■ DIRECTIONS FOR THIS TASK ■
Reproduce the data below word for word, omitting the pictures.

■ SOURCE MATERIAL ■

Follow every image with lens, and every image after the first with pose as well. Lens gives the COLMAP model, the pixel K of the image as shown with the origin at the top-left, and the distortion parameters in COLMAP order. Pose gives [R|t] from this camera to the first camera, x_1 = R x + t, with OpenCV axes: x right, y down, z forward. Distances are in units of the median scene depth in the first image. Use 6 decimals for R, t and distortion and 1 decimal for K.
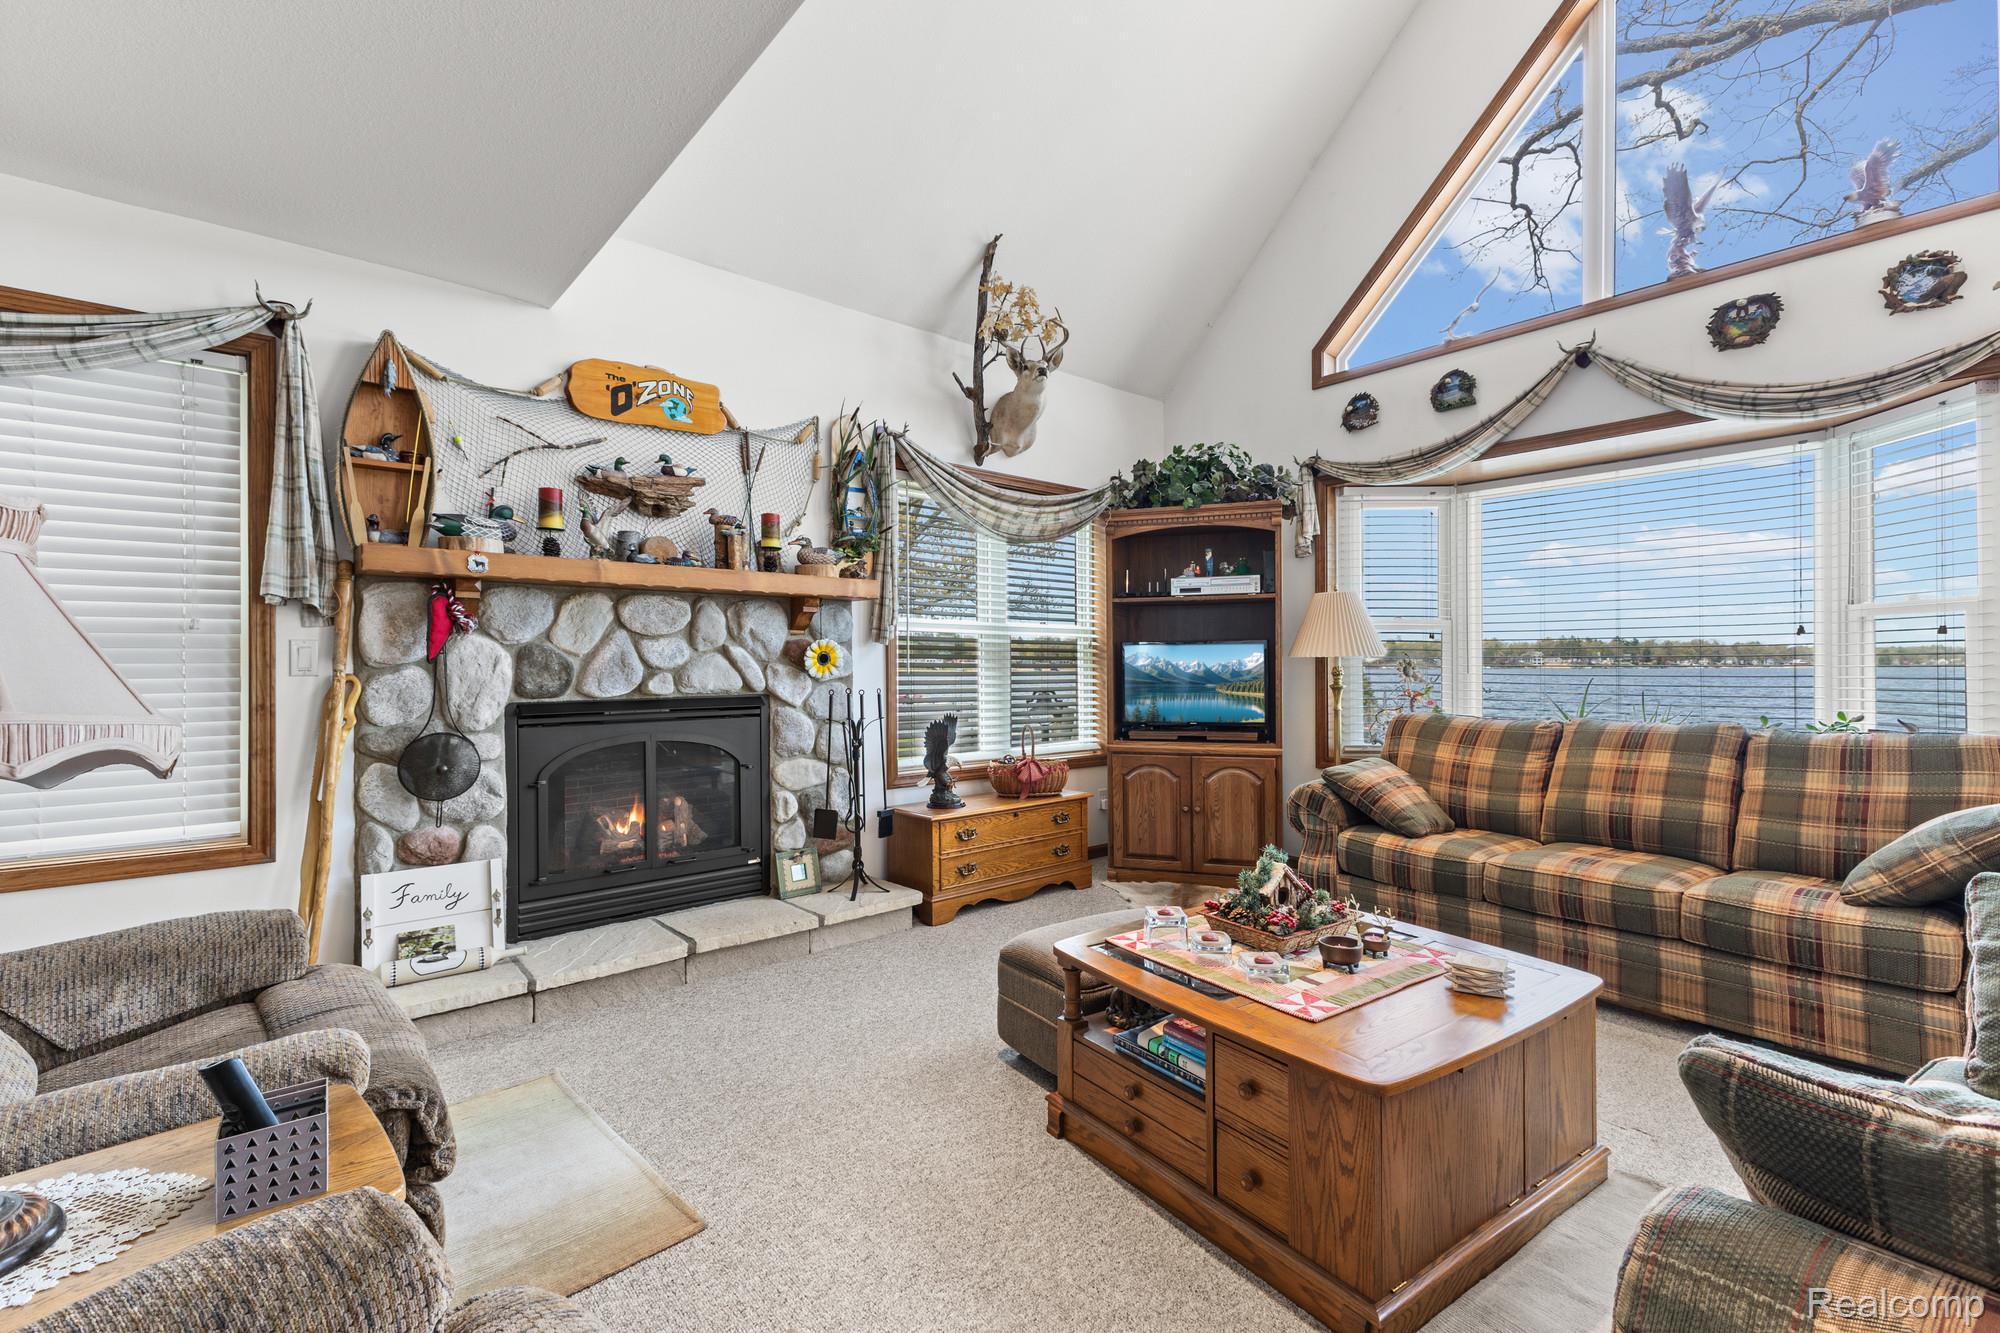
lens RADIAL K [[861.2, 0, 1003.4], [0, 861.2, 666.0], [0, 0, 1]] dist [0.013847, -0.004946]
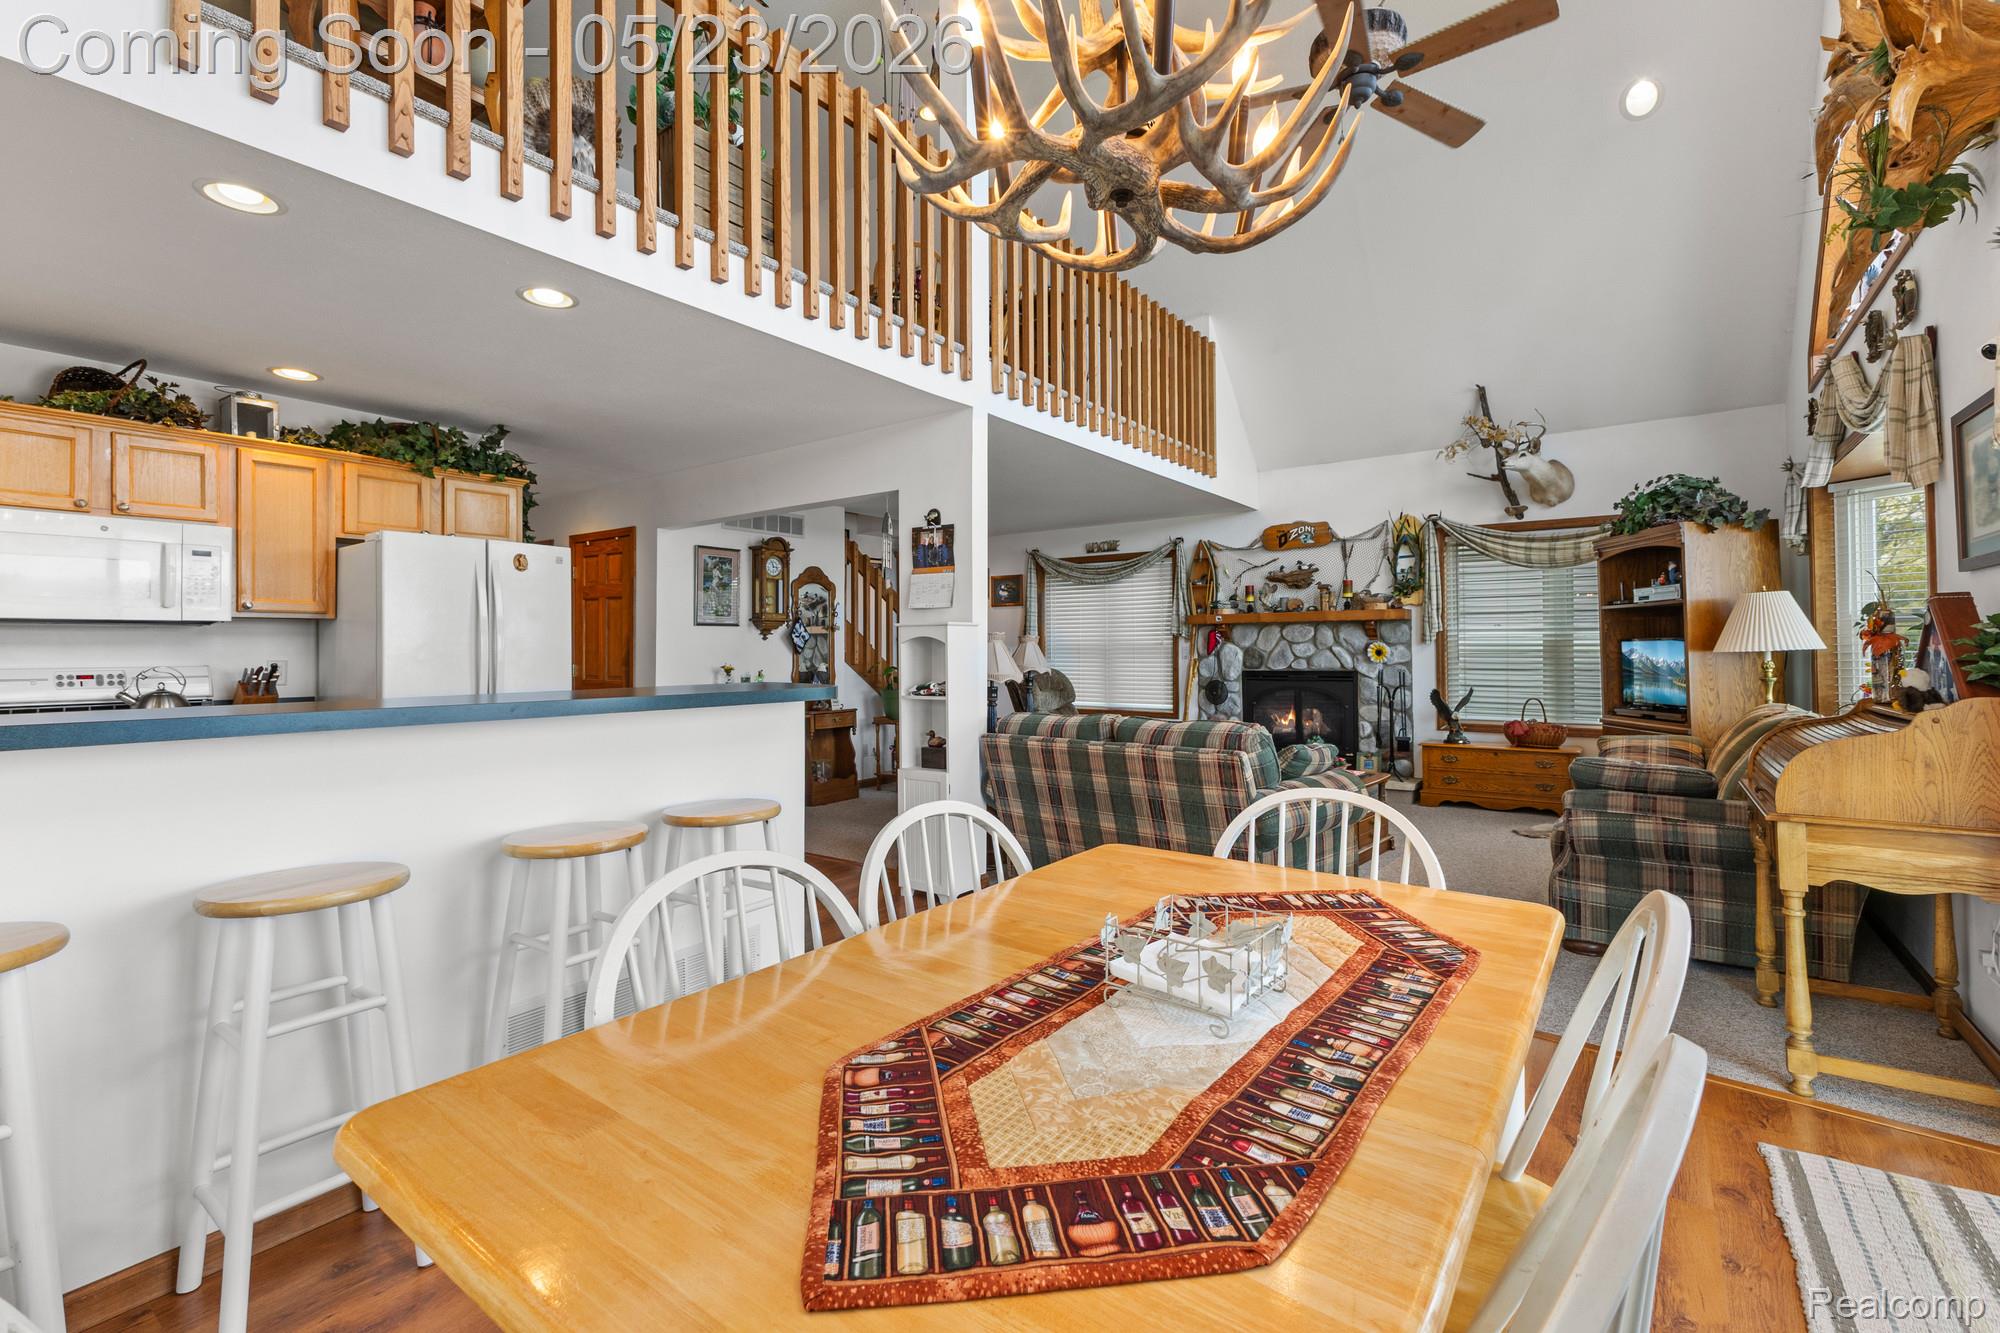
lens RADIAL K [[861.2, 0, 1006.8], [0, 861.2, 635.3], [0, 0, 1]] dist [0.013847, -0.004946]
pose [[0.228113, -0.014560, -0.973526, 1.507442], [0.002434, 0.999894, -0.014384, -0.022231], [0.973632, 0.000911, 0.228124, -0.223118]]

■ YOUR SOLUTION ■
Follow every image with lens, and every image after the first with pose as well. Lens gives the COLMAP model, the pixel K of the image as shown with the origin at the top-left, and the distortion parameters in COLMAP order. Pose gives [R|t] from this camera to the first camera, x_1 = R x + t, with OpenCV axes: x right, y down, z forward. Distances are in units of the median scene depth in the first image. Use 6 decimals for R, t and distortion and 1 decimal for K.
lens RADIAL K [[861.2, 0, 1003.4], [0, 861.2, 666.0], [0, 0, 1]] dist [0.013847, -0.004946]
lens RADIAL K [[861.2, 0, 1006.8], [0, 861.2, 635.3], [0, 0, 1]] dist [0.013847, -0.004946]
pose [[0.228113, -0.014560, -0.973526, 1.507442], [0.002434, 0.999894, -0.014384, -0.022231], [0.973632, 0.000911, 0.228124, -0.223118]]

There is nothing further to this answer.